Le droit de vivre en famille sous pression

La question centrale de ce rapport est de savoir dans quelle mesure le droit de vivre en famille et l’intérêt supérieur de l’enfant des personnes détenues en vue de leur éloignement sont suffisamment protégés. Suite à l’ouverture des unités familiales au centre fermé 127bis cet été, Myria dresse un état des lieux des questions liées à la détention d’enfants et les alternatives à celle-ci et rappelle les règles internationales à ce sujet. Myria met aussi en avant une décision récente prise par le Comité des droits de l’enfant des Nations Unies au sujet d’une famille détenue et rappelle l’importance du respect des engagements internationaux pris par la Belgique. Myria présente également les constats des visites qu’il a effectuées récemment dans les unités familiales.

Au niveau des alternatives à la détention, Myria observe que, si on exclut les familles libérées, la moitié des familles devant faire l’objet d’un éloignement forcé depuis une maison de retour le sont. Il conviendrait donc, selon Myria, d’investir davantage dans ces alternatives.
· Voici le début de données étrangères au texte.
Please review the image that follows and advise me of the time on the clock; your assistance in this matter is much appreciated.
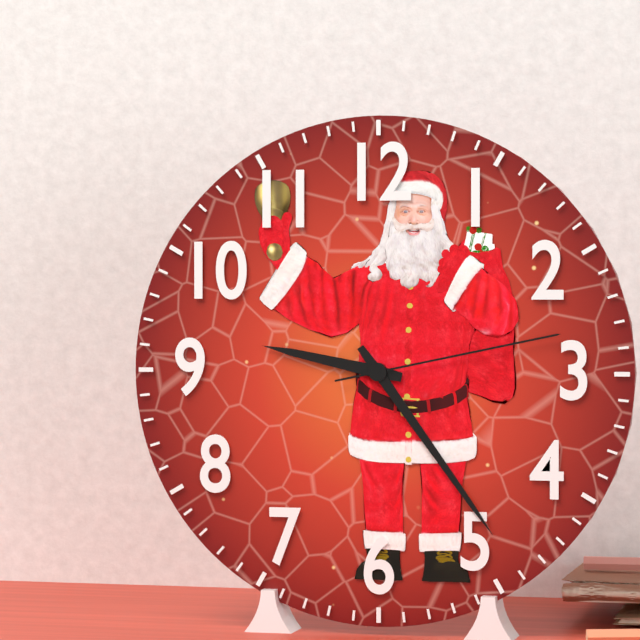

Ensuite, une attention particulière est portée sur un autre groupe de personnes vulnérables : les femmes enceintes ou ayant récemment accouché. Par manque de règlementation claire, celles-ci ne sont en effet pas suffisamment protégées contre la détention et l’éloignement. Myria rappelle également ses critiques sur la loi sur les reconnaissances frauduleuses qui donne, entre autres, trop de pouvoir discrétionnaire à l’officier d’état civil et qui semble disproportionné au regard de l’objectif recherché. Chaque enfant a le droit de voir sa double filiation établie et de jouir des droits éventuels qui en découlent. En cas de détention, Myria recommande que les parents et les enfants concernés bénéficient d’une protection contre l’éloignement durant toute la procédure d’établissement de la filiation.
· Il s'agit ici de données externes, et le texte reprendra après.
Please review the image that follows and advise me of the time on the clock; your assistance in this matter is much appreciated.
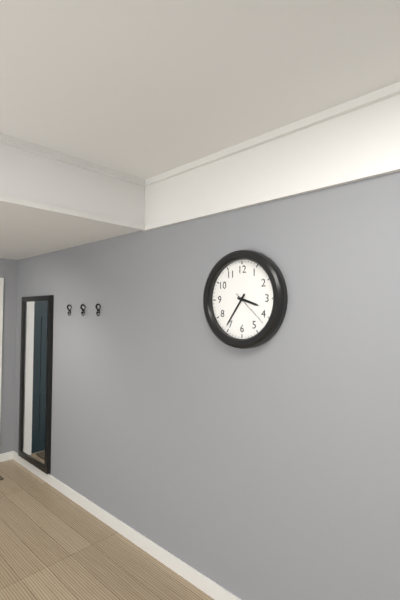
3:36
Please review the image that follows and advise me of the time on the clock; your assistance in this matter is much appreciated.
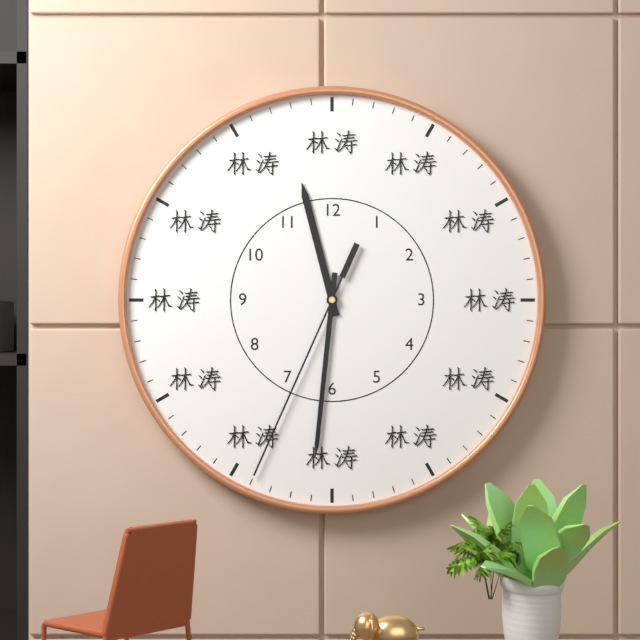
11:31:34
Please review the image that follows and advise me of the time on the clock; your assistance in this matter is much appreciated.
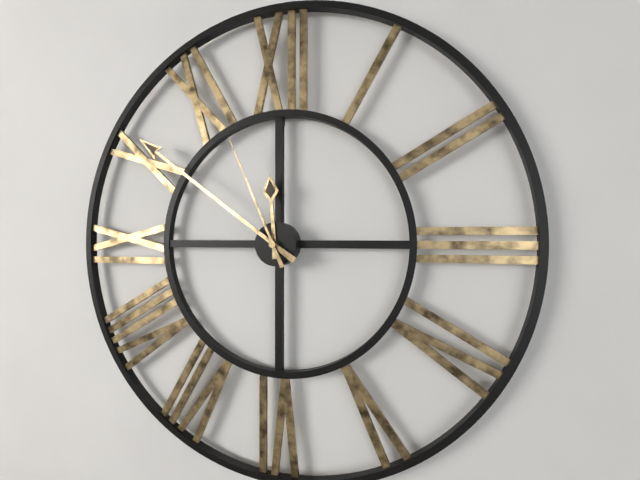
11:51:56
En ce qui concerne le regroupement familial des personnes en détention, Myria y présente les obstacles juridiques et pratiques à l’introduction d’une demande depuis un centre fermé. Il recommande de modifier la réglementation pour prévoir explicitement la possibilité pour l’étranger détenu en centre fermé d’introduire une demande de regroupement familial (ainsi que ses modalités d’introduction).

Chiffres

En 2017, 45.601 décisions de retour ont été délivrées dont 42% suite à une arrestation administrative. On note également que 11% de ces décisions concernaient des citoyens de l’UE.

Environ la moitié des arrestations administratives a donné lieu à la délivrance d’un ordre de quitter le territoire (OQT) sans privation de liberté et 12% à un OQT assorti d’une décision de détention. Il est intéressant de noter que sur le total des arrestations administratives, 30% l’ont été dans le cadre de la migration de transit.
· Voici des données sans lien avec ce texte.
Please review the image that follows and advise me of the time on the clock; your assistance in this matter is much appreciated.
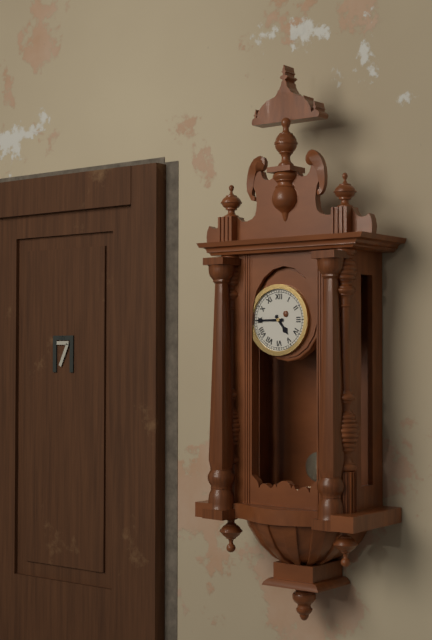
4:45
Myria constate une hausse de 13% des personnes détenues en centre fermé entre 2013 et 2017. On constate également une hausse de la proportion de personnes détenues en centre fermé après avoir été refoulées à la frontière, même si les personnes en centre fermé restent majoritairement des personnes en séjour irrégulier sur le territoire. Enfin, s’agissant des retours, on note : une nette augmentation des refoulements, une diminution des retours volontaires assistés, et une très légère diminution des rapatriements (tant pour les rapatriements vers le pays d’origine que pour les transferts Dublin et les reprises bilatérales). Les principales nationalités des personnes rapatriées en 2017 sont les Albanais, les Marocains et les Roumains.

Myria présente cette année également les chiffres des contrôles sur les retours forcés réalisés par l’Inspection générale de la police fédérale et de la police locale (AIG) au cours des cinq dernières années (2013-2017). En 2017, ce sont au total 103 contrôles qui ont été réalisés, portant sur 282 personnes. Myria y constate une diminution de 41% entre 2013 et 2017 du nombre de contrôles d’éloignement effectués par l’AIG auprès de la police aéroportuaire de Zaventem (d’où ont lieu la majorité des tentatives d’éloignement, 7.901 en 2017).

Évolutions récentes

Myria constate que la question du retour est particulièrement mise en avant au niveau européen. En septembre 2018, la Commission européenne a publié une proposition de modification de la directive retour qui pose des questions importantes en termes d’impact sur les droits fondamentaux des étrangers.

En Belgique, l’actualité a été marquée par les défis liés à la migration de transit, la détention d’enfants en centre fermé ainsi que la question de l’examen du risque de traitement inhumain et dégradant en cas de retour et en l’absence d’une demande d’asile (article 3 de la Convention européenne des droits de l’homme).

Myria présente un résumé des principaux changements législatifs en lien avec la détention et l’éloignement ainsi que les évolutions jurisprudentielles à ce sujet au niveau belge et européen.